To remove N elements from the first or end i would use a linked list, you can just delete one node and the ones before or after it are gone. Ie if i delete the first 5 elements just delete the 5th element and the ones before it will disappear. Also if i delete the last 6 elements just delete the 6th to last one and the rest will disappear. And java will do the garbage collecting for you. This would be an order of (1) for this operation.
is this a homework question?
Definitely go for LinkedList. For both inserting a value at the beginning/end of the list and removing the first/last element in the list, it runs in O(1). This is because all that needs to be changed to carry out these operations is a couple of pointers, a minimally costly operation.

Stored data entries
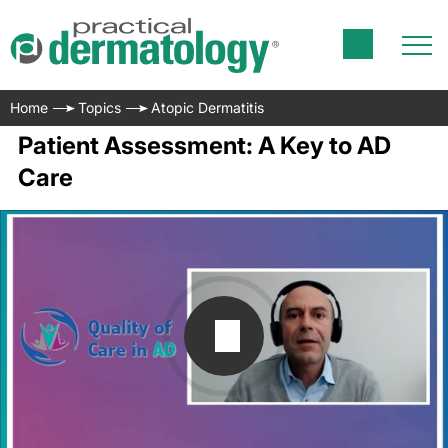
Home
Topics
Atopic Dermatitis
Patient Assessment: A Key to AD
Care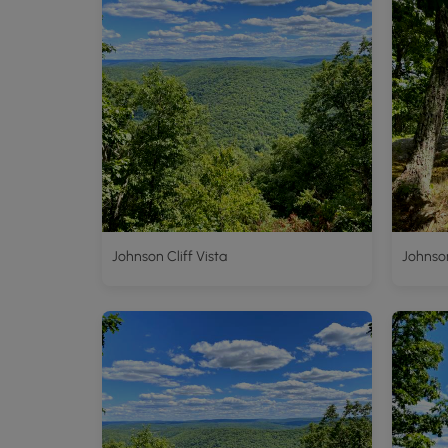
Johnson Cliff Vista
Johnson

* * *

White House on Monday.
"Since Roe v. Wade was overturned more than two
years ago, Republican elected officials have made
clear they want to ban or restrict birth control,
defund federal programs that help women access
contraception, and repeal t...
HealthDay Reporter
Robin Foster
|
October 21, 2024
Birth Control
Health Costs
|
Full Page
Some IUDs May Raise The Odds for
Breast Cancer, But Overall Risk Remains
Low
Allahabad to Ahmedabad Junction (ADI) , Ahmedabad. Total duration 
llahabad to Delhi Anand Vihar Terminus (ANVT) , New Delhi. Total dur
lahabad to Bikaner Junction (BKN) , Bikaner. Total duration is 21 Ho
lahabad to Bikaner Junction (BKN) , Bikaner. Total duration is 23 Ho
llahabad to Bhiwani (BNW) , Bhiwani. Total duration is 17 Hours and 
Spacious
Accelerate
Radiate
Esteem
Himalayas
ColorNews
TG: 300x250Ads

_Brief A_
Write out the linked-list discussion again, starting with "is this a homework" and going on through "minimally costly operation.", but replace "pointers" with "references".
_Brief B_
Carry on the linked-list discussion from its last sentence.

_Task response A_
is this a homework question?
Definitely go for LinkedList. For both inserting a value at the beginning/end of the list and removing the first/last element in the list, it runs in O(1). This is because all that needs to be changed to carry out these operations is a couple of references, a minimally costly operation.

_Task response B_
Although ArrayLists retrieve the nth element in O(1) while LinkedLists retrieve the nth element in O(n), ArrayLists run the danger of having to adjust their size when elements are inserted. What do you suppose happens when the memory allotted for the ArrayList is used up and you try to insert another element? Well what happens is the ArrayList duplicates itself then allocates more memory (amounting to twice as much as it had initially allocated), a very costly operation. LinkedLists don't have this problem since, again, all that is done is the addition of a pointer.
I don't know a whole lot about Java Vectors, but if they're anything like C++ vectors, then they're very similar to ArrayLists.
I hope this helps.
java.util.TreeMap of Long to Object, and use index of i+tm.firstKey()